Give back the whole listing word for word and skip each picture.

■ LISTED ENTRIES ■
========================================================================

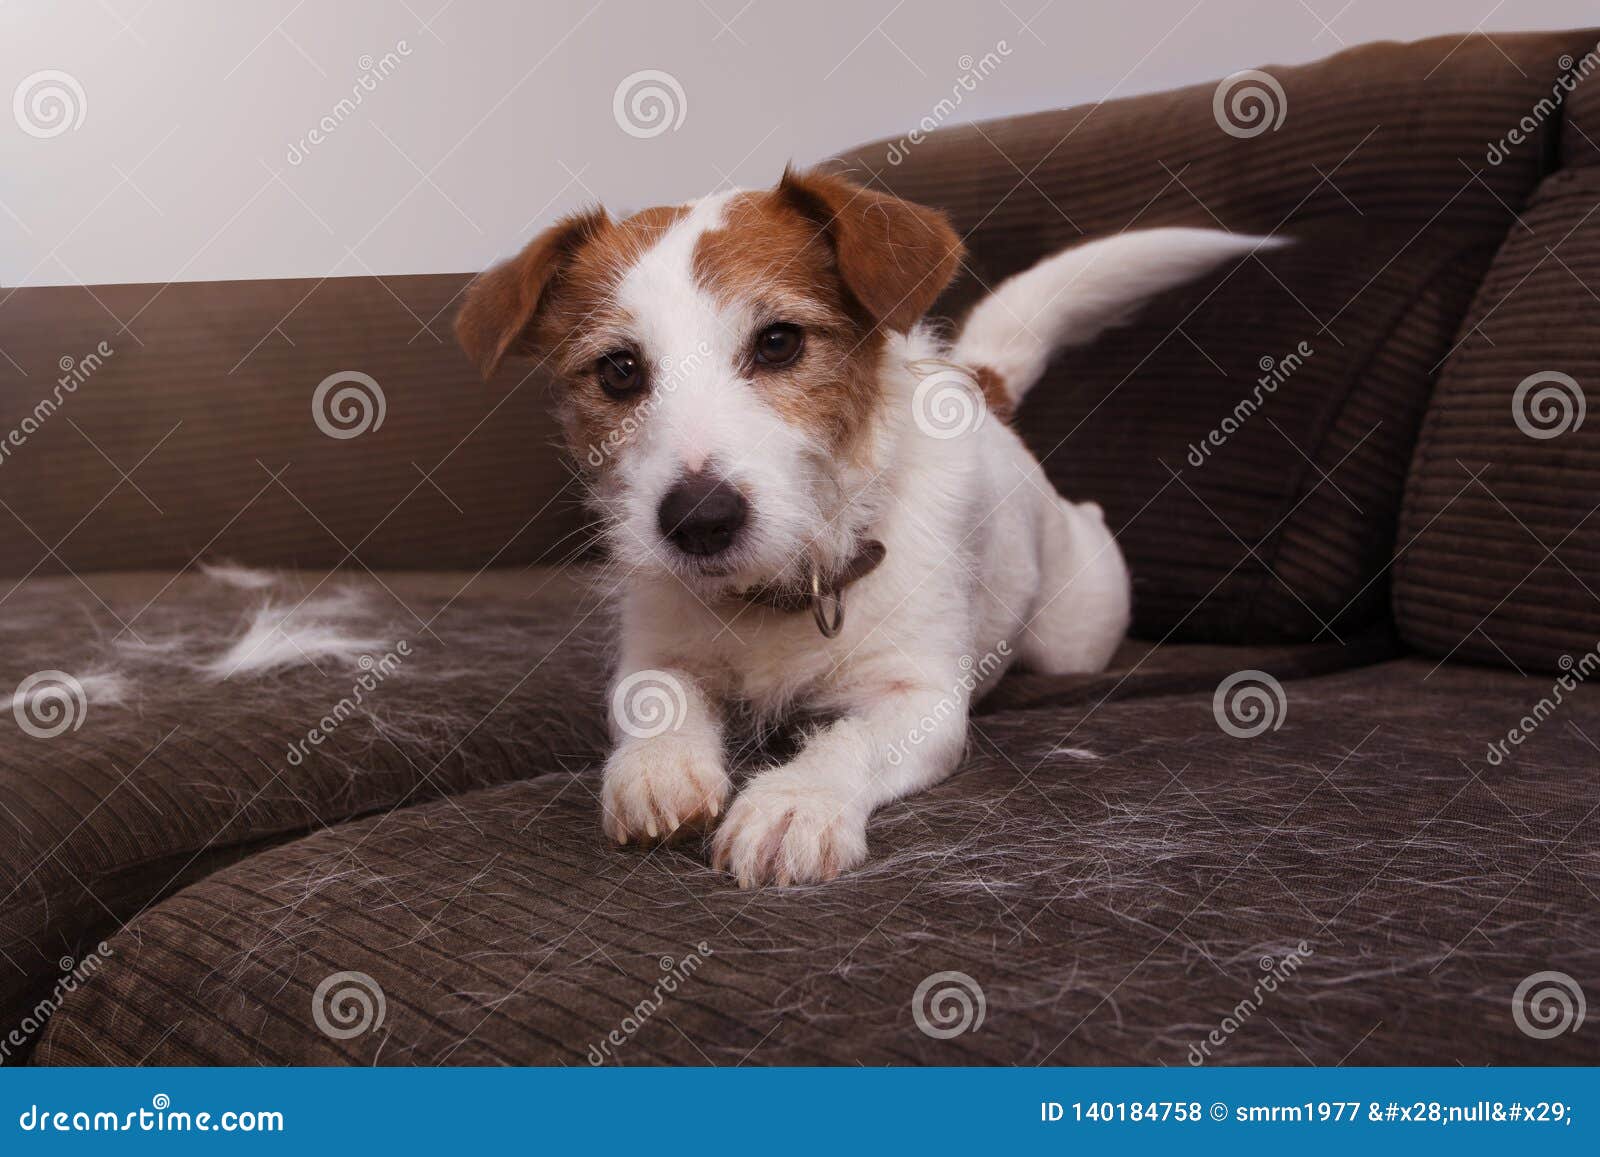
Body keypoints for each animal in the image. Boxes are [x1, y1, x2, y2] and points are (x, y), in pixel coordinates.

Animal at [457, 164, 1267, 889]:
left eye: (779, 341)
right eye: (619, 370)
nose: (699, 520)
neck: (783, 587)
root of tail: (981, 388)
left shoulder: (922, 699)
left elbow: (849, 741)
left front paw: (793, 801)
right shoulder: (656, 649)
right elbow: (655, 698)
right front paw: (658, 765)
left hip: (1076, 633)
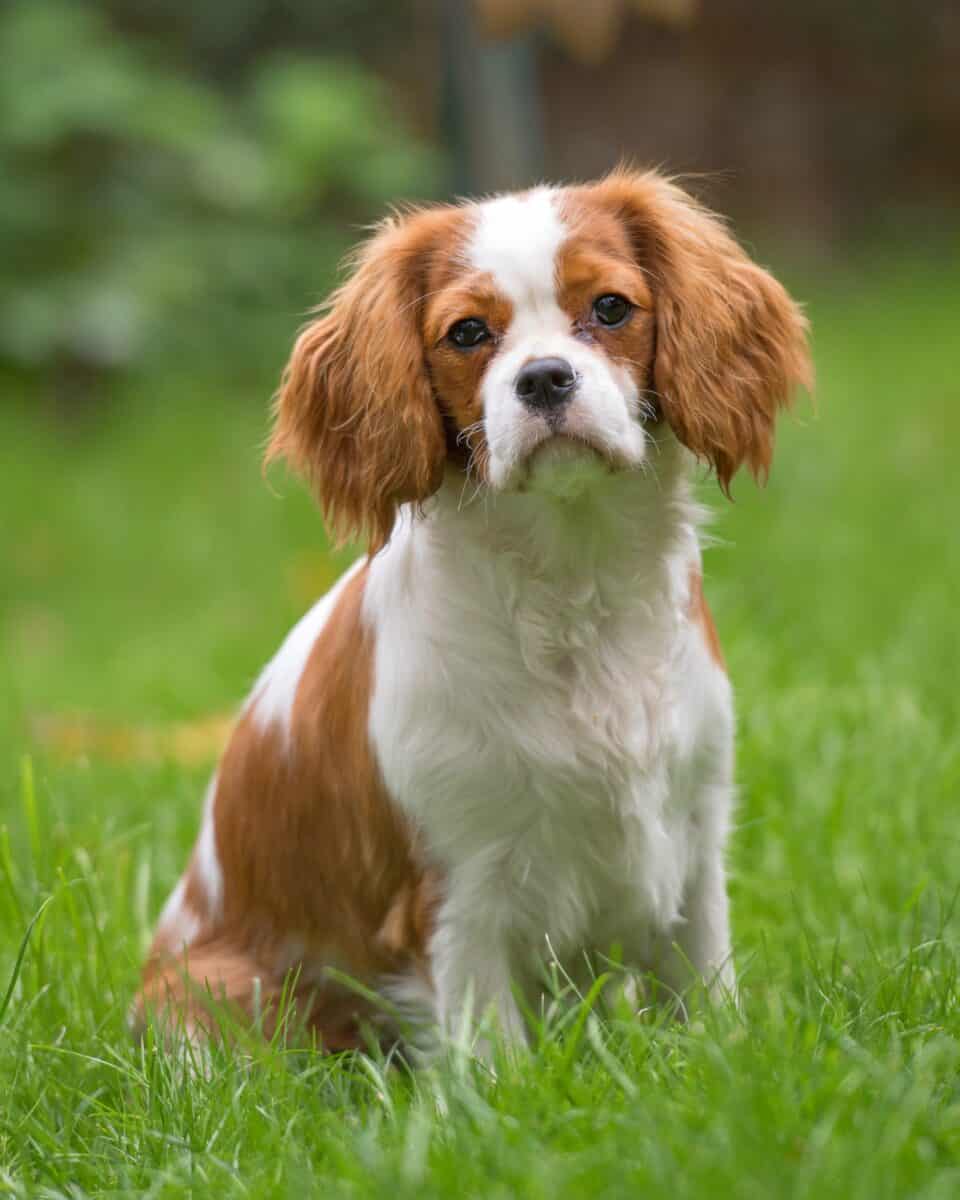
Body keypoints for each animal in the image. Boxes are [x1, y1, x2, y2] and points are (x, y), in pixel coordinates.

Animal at [133, 166, 811, 1051]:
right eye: (466, 334)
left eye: (611, 309)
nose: (545, 377)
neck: (571, 579)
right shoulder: (459, 893)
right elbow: (493, 1055)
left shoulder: (693, 842)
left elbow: (704, 997)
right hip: (212, 995)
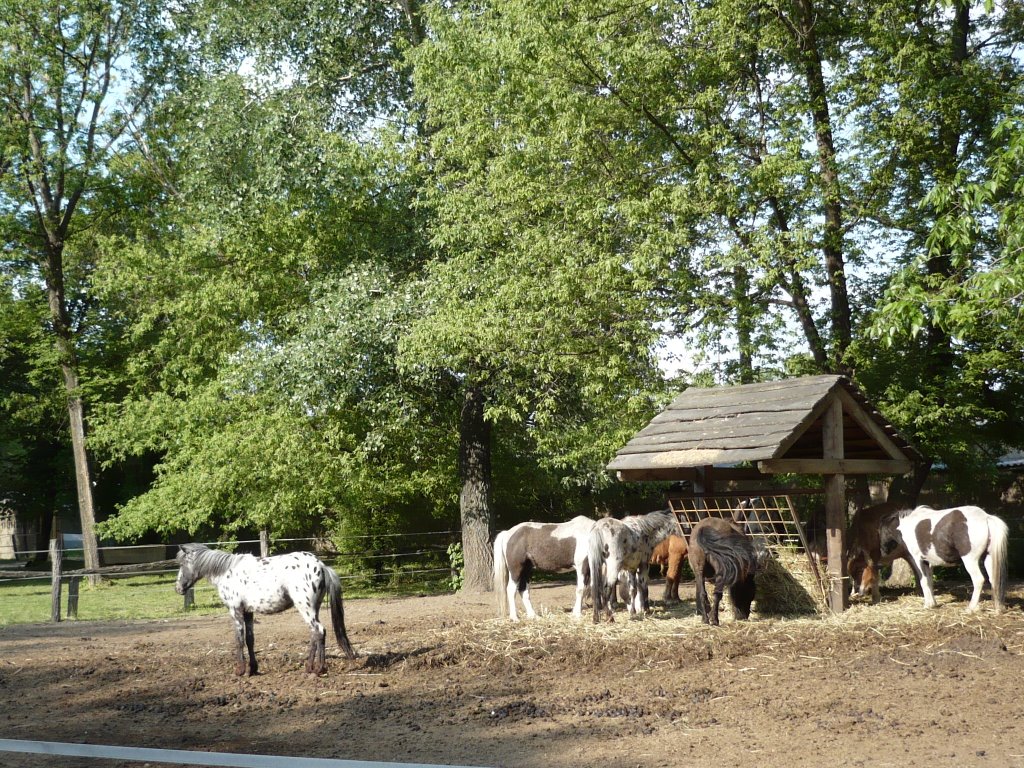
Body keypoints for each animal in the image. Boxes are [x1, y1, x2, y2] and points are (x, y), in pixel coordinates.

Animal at [173, 544, 356, 675]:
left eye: (183, 564)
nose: (178, 588)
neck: (226, 571)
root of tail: (322, 566)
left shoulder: (235, 611)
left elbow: (239, 640)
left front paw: (240, 671)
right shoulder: (248, 612)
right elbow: (249, 639)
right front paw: (253, 669)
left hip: (305, 608)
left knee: (319, 631)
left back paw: (318, 669)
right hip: (313, 609)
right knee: (315, 635)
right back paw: (311, 667)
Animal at [876, 507, 1011, 618]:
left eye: (880, 531)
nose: (882, 552)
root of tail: (986, 517)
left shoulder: (918, 560)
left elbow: (923, 581)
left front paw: (928, 605)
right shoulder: (928, 562)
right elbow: (930, 581)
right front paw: (933, 603)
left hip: (970, 560)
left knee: (978, 580)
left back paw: (971, 608)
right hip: (988, 558)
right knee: (994, 579)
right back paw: (998, 608)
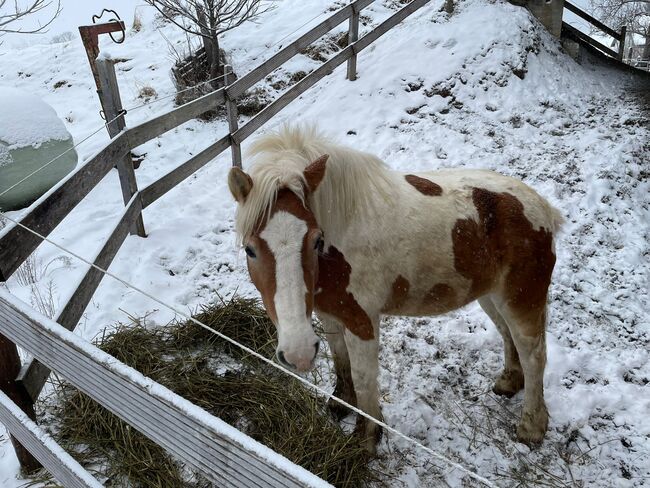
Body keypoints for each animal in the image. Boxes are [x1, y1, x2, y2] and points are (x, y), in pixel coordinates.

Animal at [228, 126, 560, 454]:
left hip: (521, 298)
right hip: (491, 296)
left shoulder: (361, 322)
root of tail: (543, 209)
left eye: (316, 240)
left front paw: (366, 439)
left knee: (534, 354)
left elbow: (364, 379)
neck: (338, 241)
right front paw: (341, 404)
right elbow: (340, 360)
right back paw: (509, 383)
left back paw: (532, 427)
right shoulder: (330, 315)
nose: (298, 354)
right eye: (250, 250)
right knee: (507, 335)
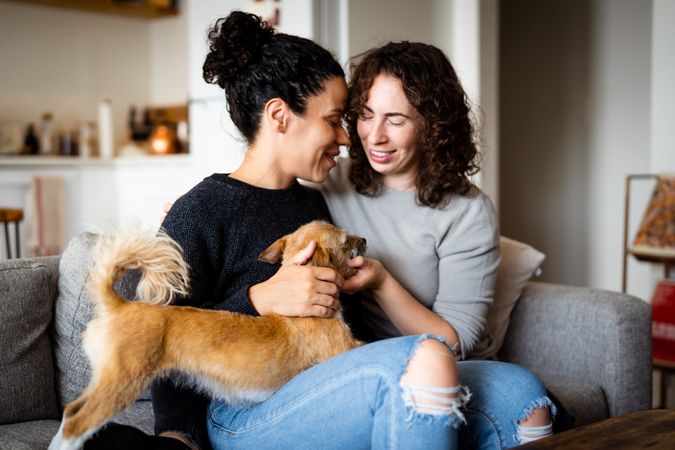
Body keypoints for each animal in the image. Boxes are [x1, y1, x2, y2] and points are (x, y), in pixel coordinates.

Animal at [50, 220, 368, 448]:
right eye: (345, 240)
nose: (364, 240)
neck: (298, 311)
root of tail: (119, 305)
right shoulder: (346, 348)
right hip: (123, 382)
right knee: (78, 425)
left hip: (104, 380)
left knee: (71, 412)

========================================================================

■ ANSWER FOR THIS EXERCISE ■
Body keypoints for each animal in the image. Boxes are [x1, y1, x2, y2] and points are (x, y), in pixel coordinates.

Animal at [457, 164, 1267, 889]:
left eye: (779, 341)
right eye: (619, 370)
nose: (699, 520)
neck: (783, 587)
root of tail: (981, 388)
left shoulder: (922, 699)
left elbow: (849, 741)
left front paw: (793, 801)
right shoulder: (656, 649)
right elbow: (655, 698)
right front paw: (658, 765)
left hip: (1076, 633)
Body keypoints for each animal in the image. Boxes are [x1, y1, x2, y2] and points are (x, y), in pixel coordinates.

Animal at [133, 166, 811, 1051]:
right eye: (466, 334)
left eye: (611, 309)
nose: (545, 377)
neck: (571, 579)
right shoulder: (459, 893)
right elbow: (493, 1055)
left shoulder: (693, 842)
left elbow: (704, 997)
right hip: (212, 995)
Body keypoints for each animal in the image. Boxes are [x1, y1, x2, y2] and points are (x, y), in pixel coordinates.

Animal at [173, 544, 356, 675]:
left eye: (183, 564)
nose: (178, 588)
neck: (226, 571)
root of tail: (322, 566)
left shoulder: (235, 611)
left elbow: (239, 640)
left front paw: (240, 671)
right shoulder: (248, 612)
right elbow: (249, 639)
right front paw: (253, 669)
left hip: (305, 608)
left knee: (319, 631)
left back paw: (318, 669)
right hip: (313, 609)
right knee: (315, 635)
right back paw: (311, 667)
Animal at [876, 507, 1011, 618]:
left eye: (880, 531)
nose: (882, 552)
root of tail: (986, 517)
left shoulder: (918, 560)
left elbow: (923, 581)
left front paw: (928, 605)
right shoulder: (928, 562)
right elbow: (930, 581)
right front paw: (933, 603)
left hip: (970, 560)
left knee: (978, 580)
left back paw: (971, 608)
right hip: (988, 558)
right knee: (994, 579)
right back paw: (998, 608)
Body keypoints for each animal in the image. Boxes are [x1, y1, x2, y2] and points are (x, y), in pixel coordinates.

Animal at [228, 126, 560, 454]:
left hip: (521, 298)
right hip: (491, 296)
left shoulder: (361, 322)
root of tail: (543, 209)
left eye: (316, 240)
left front paw: (366, 439)
left knee: (534, 354)
left elbow: (364, 379)
neck: (338, 241)
right front paw: (341, 404)
right elbow: (340, 360)
right back paw: (509, 383)
left back paw: (532, 427)
right shoulder: (330, 315)
nose: (298, 354)
right eye: (250, 250)
right knee: (507, 335)
Body keypoints for each animal in the image. Boxes are [x1, y1, x2, y2] and points are (x, y), in pixel coordinates.

Animal at [50, 220, 368, 448]:
right eye: (345, 240)
nose: (364, 240)
neck: (298, 311)
root of tail: (119, 305)
right shoulder: (346, 348)
right hip: (123, 382)
right knee: (78, 425)
left hip: (104, 380)
left knee: (71, 412)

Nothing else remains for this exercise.